Mariah Fredericks, Emmi Fredericks, . . St. Martin's/ Dunne, $23.95 (304pp) ISBN 978-0-312-31294-7

She refers to Jennifer and Brad by their first names. She watched Princess Di's funeral on TV, just to celebrity-spot the mourners. It's official: 20-something New Yorker Eliza is a celebraholic. She has a screechingly dull job at Bickerstaff Books, home to "cheesy" serial novels, so why not spend hours a day thumbing through People , watching E! and scanning the streets for a film-familiar face? But when Eliza's boyfriend dumps her for having no life of her own, Eliza must prove she's more than her obsession. This isn't easy, considering that her social nexus consists of roommate Danny, a handsome, gay, out-of-work actor; best friend Dinah, a performance artist whose only true gift is shamelessness; and Ivan, a talentless wannabe novelist. The media fast is on. Eliza's solution? If you can't be the Star, be the Great Bit Player—and she's got plans for how. But Dinah, who was involved in a hit-and-run with her pseudo-famous white rapper boyfriend, steps into the limelight by claiming she was behind the wheel. Eliza is sure she's lying for the exposure—but no one would stoop that low... right? Frederick's desperate characters aren't particularly sympathetic, but readers may laugh—and sometimes shudder—anyway.

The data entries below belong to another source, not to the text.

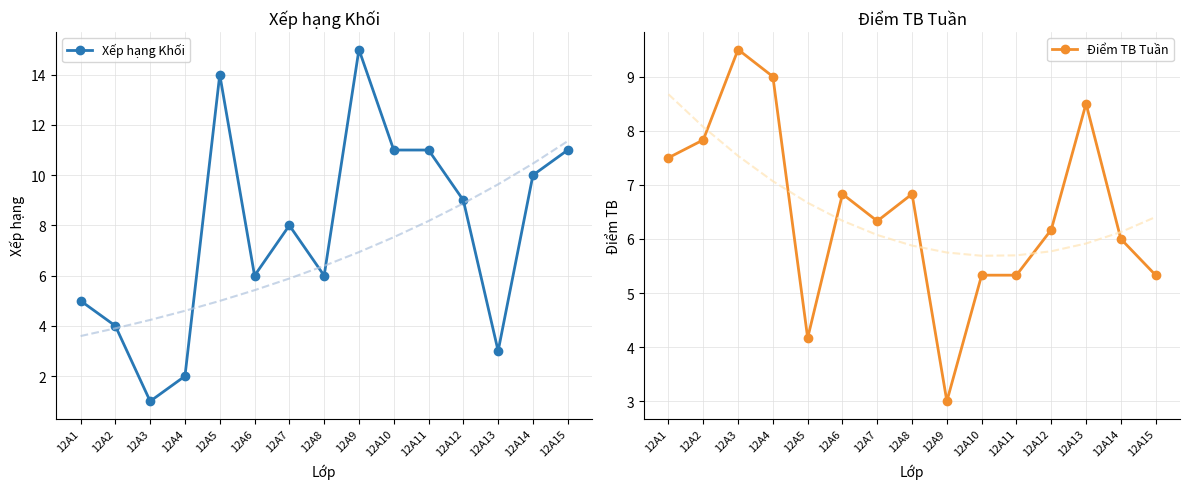

In Điểm TB Tuần, how many points are higher than both neighbors (excluding endpoints)?

4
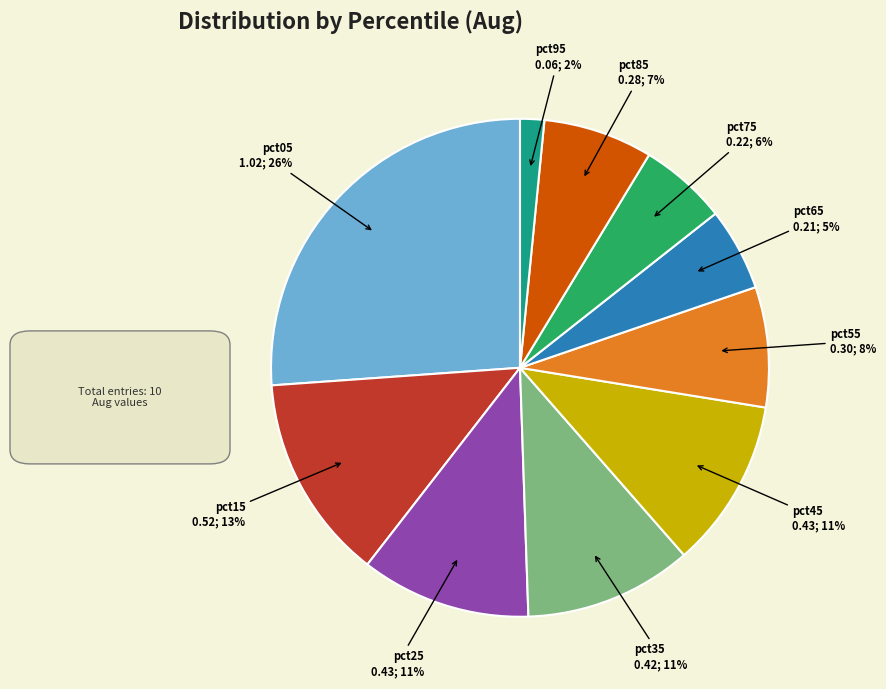

How many segments does this pie chart have?

10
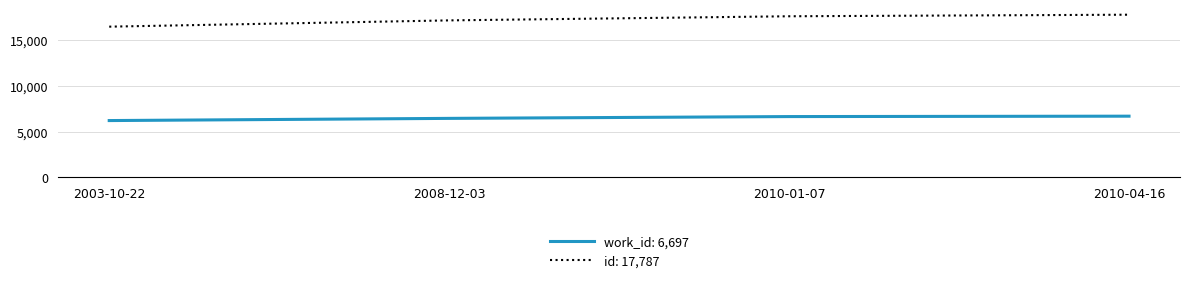

Rank the series at 2010-04-16 from highest to lowest value.

id: 17,787, work_id: 6,697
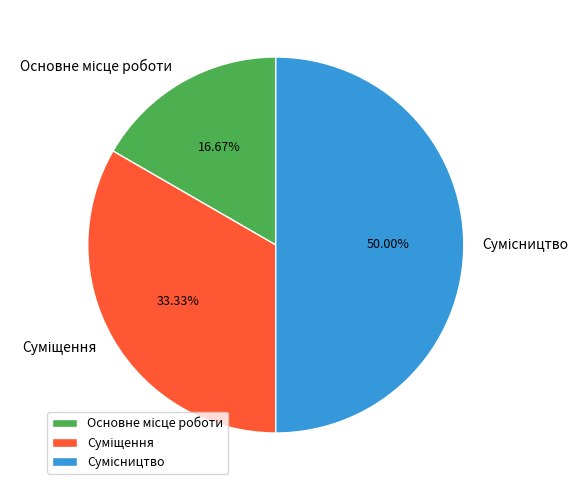

Count the number of slices in the pie.

3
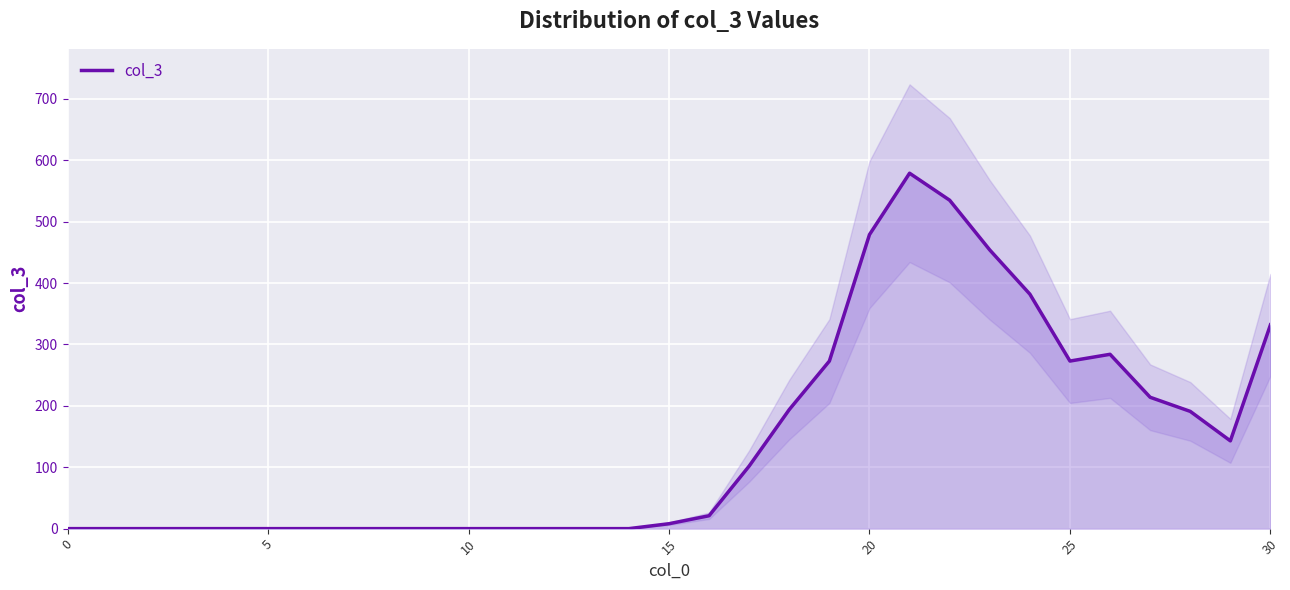

The chart shows a value of 0 at 8. True or false?

True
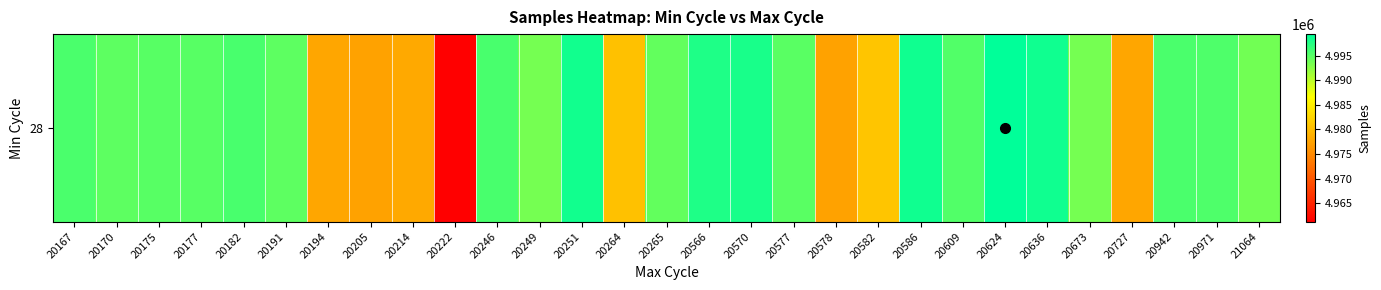

Rank the categories by value from highest to lowest.

20624, 20586, 20636, 20251, 20570, 20566, 20182, 20246, 20167, 20942, 20971, 20609, 20177, 20175, 20577, 20170, 20191, 20265, 21064, 20673, 20249, 20582, 20264, 20214, 20727, 20194, 20205, 20578, 20222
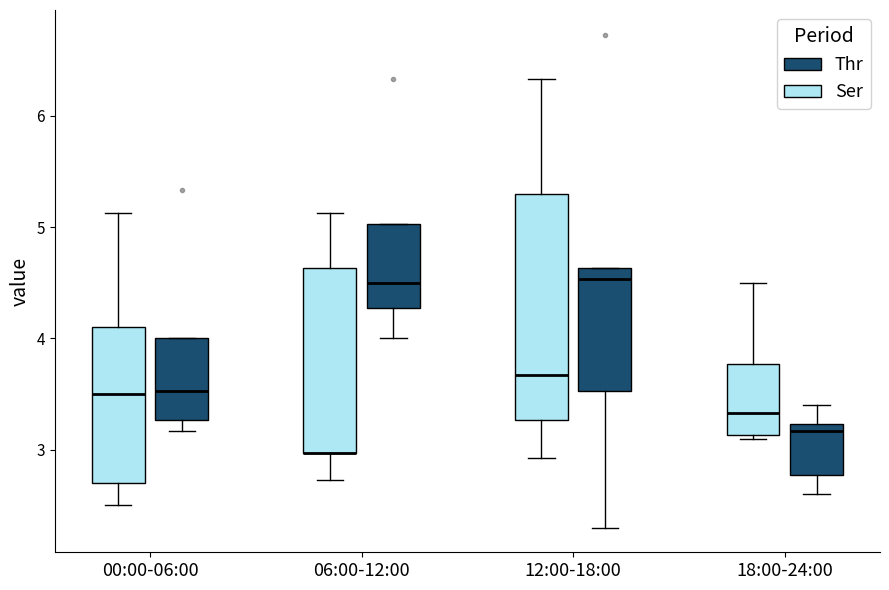

Reading left to right, read every box against the y-axis: the position of its median line, the range the box covers, and the ends of its whiskers. The values are not printed on the chart, so give them approximately, as read against the axis.

00:00-06:00 (Ser): median 3.5, box 2.7 to 4.1, whiskers 2.5 to 5.1
00:00-06:00 (Thr): median 3.5, box 3.3 to 4.0, whiskers 3.2 to 4.0
06:00-12:00 (Ser): median 3.0 (drawn on the box's lower edge), box 3.0 to 4.6, whiskers 2.7 to 5.1
06:00-12:00 (Thr): median 4.5, box 4.3 to 5.0, whiskers 4.0 to 5.0
12:00-18:00 (Ser): median 3.7, box 3.3 to 5.3, whiskers 2.9 to 6.3
12:00-18:00 (Thr): median 4.5, box 3.5 to 4.6, whiskers 2.3 to 4.6
18:00-24:00 (Ser): median 3.3, box 3.1 to 3.8, whiskers 3.1 to 4.5
18:00-24:00 (Thr): median 3.2 (just below the box's upper edge), box 2.8 to 3.2, whiskers 2.6 to 3.4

It's the book's tertiary characters—neighbor Sal and his pudgy canine star, Norm; Hank, a middle-aged writer of terrible romances aspiring to more—who charm. Gimmicky intertextual tidbits ("Things in Real Life You Do Not Have to Deal With When You Are a Celebrity" sidebars; conversational transcripts) may annoy, but overall this is an entertaining look at America's cult of celebrity. (Feb.)